Task description:
Copy each of the items below word for word, changing nothing.

===============

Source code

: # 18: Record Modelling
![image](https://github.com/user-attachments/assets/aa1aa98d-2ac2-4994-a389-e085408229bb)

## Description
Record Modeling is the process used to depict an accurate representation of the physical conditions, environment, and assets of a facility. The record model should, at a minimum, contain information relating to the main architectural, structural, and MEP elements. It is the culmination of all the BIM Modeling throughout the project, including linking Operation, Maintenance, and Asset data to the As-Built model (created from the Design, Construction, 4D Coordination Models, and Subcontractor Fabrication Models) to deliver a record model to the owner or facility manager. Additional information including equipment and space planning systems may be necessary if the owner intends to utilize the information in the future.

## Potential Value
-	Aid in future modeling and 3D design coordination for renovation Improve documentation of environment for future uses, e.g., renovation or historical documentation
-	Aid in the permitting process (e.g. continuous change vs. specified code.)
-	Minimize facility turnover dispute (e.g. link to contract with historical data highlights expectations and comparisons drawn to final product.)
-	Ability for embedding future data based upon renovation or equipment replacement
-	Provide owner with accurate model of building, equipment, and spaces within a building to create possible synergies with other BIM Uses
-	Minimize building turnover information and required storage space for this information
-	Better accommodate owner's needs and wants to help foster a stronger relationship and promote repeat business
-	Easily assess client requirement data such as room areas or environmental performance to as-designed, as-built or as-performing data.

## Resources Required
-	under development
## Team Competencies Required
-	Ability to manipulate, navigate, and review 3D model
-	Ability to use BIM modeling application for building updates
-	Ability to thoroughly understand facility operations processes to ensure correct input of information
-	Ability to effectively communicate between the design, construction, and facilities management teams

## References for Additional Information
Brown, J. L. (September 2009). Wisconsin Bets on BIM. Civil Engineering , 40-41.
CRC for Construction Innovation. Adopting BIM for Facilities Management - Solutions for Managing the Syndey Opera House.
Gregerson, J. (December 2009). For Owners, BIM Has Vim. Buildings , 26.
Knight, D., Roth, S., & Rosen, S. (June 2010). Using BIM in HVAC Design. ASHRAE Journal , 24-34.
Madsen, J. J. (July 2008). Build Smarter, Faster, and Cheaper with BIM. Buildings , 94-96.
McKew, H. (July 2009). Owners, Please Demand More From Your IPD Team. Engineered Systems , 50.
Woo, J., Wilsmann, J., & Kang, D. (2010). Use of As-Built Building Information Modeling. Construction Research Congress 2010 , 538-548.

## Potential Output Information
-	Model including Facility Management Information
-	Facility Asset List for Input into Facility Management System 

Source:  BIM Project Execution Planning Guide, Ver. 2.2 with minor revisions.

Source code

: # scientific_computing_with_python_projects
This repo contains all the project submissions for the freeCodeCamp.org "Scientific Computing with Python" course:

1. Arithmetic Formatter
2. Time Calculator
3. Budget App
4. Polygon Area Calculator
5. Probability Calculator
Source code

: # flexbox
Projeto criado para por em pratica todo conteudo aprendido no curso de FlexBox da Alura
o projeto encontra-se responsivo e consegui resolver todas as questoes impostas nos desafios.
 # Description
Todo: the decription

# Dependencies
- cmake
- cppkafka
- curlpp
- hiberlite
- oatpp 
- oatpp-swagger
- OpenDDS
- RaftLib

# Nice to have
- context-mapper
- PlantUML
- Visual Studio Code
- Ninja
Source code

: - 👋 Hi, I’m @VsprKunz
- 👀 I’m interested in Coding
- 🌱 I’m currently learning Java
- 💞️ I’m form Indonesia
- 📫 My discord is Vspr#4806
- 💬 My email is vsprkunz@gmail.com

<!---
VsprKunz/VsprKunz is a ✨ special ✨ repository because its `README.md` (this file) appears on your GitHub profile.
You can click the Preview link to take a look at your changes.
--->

===============

Response box:
Source code

: # 18: Record Modelling
![image](https://github.com/user-attachments/assets/aa1aa98d-2ac2-4994-a389-e085408229bb)

## Description
Record Modeling is the process used to depict an accurate representation of the physical conditions, environment, and assets of a facility. The record model should, at a minimum, contain information relating to the main architectural, structural, and MEP elements. It is the culmination of all the BIM Modeling throughout the project, including linking Operation, Maintenance, and Asset data to the As-Built model (created from the Design, Construction, 4D Coordination Models, and Subcontractor Fabrication Models) to deliver a record model to the owner or facility manager. Additional information including equipment and space planning systems may be necessary if the owner intends to utilize the information in the future.

## Potential Value
-	Aid in future modeling and 3D design coordination for renovation Improve documentation of environment for future uses, e.g., renovation or historical documentation
-	Aid in the permitting process (e.g. continuous change vs. specified code.)
-	Minimize facility turnover dispute (e.g. link to contract with historical data highlights expectations and comparisons drawn to final product.)
-	Ability for embedding future data based upon renovation or equipment replacement
-	Provide owner with accurate model of building, equipment, and spaces within a building to create possible synergies with other BIM Uses
-	Minimize building turnover information and required storage space for this information
-	Better accommodate owner's needs and wants to help foster a stronger relationship and promote repeat business
-	Easily assess client requirement data such as room areas or environmental performance to as-designed, as-built or as-performing data.

## Resources Required
-	under development
## Team Competencies Required
-	Ability to manipulate, navigate, and review 3D model
-	Ability to use BIM modeling application for building updates
-	Ability to thoroughly understand facility operations processes to ensure correct input of information
-	Ability to effectively communicate between the design, construction, and facilities management teams

## References for Additional Information
Brown, J. L. (September 2009). Wisconsin Bets on BIM. Civil Engineering , 40-41.
CRC for Construction Innovation. Adopting BIM for Facilities Management - Solutions for Managing the Syndey Opera House.
Gregerson, J. (December 2009). For Owners, BIM Has Vim. Buildings , 26.
Knight, D., Roth, S., & Rosen, S. (June 2010). Using BIM in HVAC Design. ASHRAE Journal , 24-34.
Madsen, J. J. (July 2008). Build Smarter, Faster, and Cheaper with BIM. Buildings , 94-96.
McKew, H. (July 2009). Owners, Please Demand More From Your IPD Team. Engineered Systems , 50.
Woo, J., Wilsmann, J., & Kang, D. (2010). Use of As-Built Building Information Modeling. Construction Research Congress 2010 , 538-548.

## Potential Output Information
-	Model including Facility Management Information
-	Facility Asset List for Input into Facility Management System 

Source:  BIM Project Execution Planning Guide, Ver. 2.2 with minor revisions.

Source code

: # scientific_computing_with_python_projects
This repo contains all the project submissions for the freeCodeCamp.org "Scientific Computing with Python" course:

1. Arithmetic Formatter
2. Time Calculator
3. Budget App
4. Polygon Area Calculator
5. Probability Calculator
Source code

: # flexbox
Projeto criado para por em pratica todo conteudo aprendido no curso de FlexBox da Alura
o projeto encontra-se responsivo e consegui resolver todas as questoes impostas nos desafios.
 # Description
Todo: the decription

# Dependencies
- cmake
- cppkafka
- curlpp
- hiberlite
- oatpp 
- oatpp-swagger
- OpenDDS
- RaftLib

# Nice to have
- context-mapper
- PlantUML
- Visual Studio Code
- Ninja
Source code

: - 👋 Hi, I’m @VsprKunz
- 👀 I’m interested in Coding
- 🌱 I’m currently learning Java
- 💞️ I’m form Indonesia
- 📫 My discord is Vspr#4806
- 💬 My email is vsprkunz@gmail.com

<!---
VsprKunz/VsprKunz is a ✨ special ✨ repository because its `README.md` (this file) appears on your GitHub profile.
You can click the Preview link to take a look at your changes.
--->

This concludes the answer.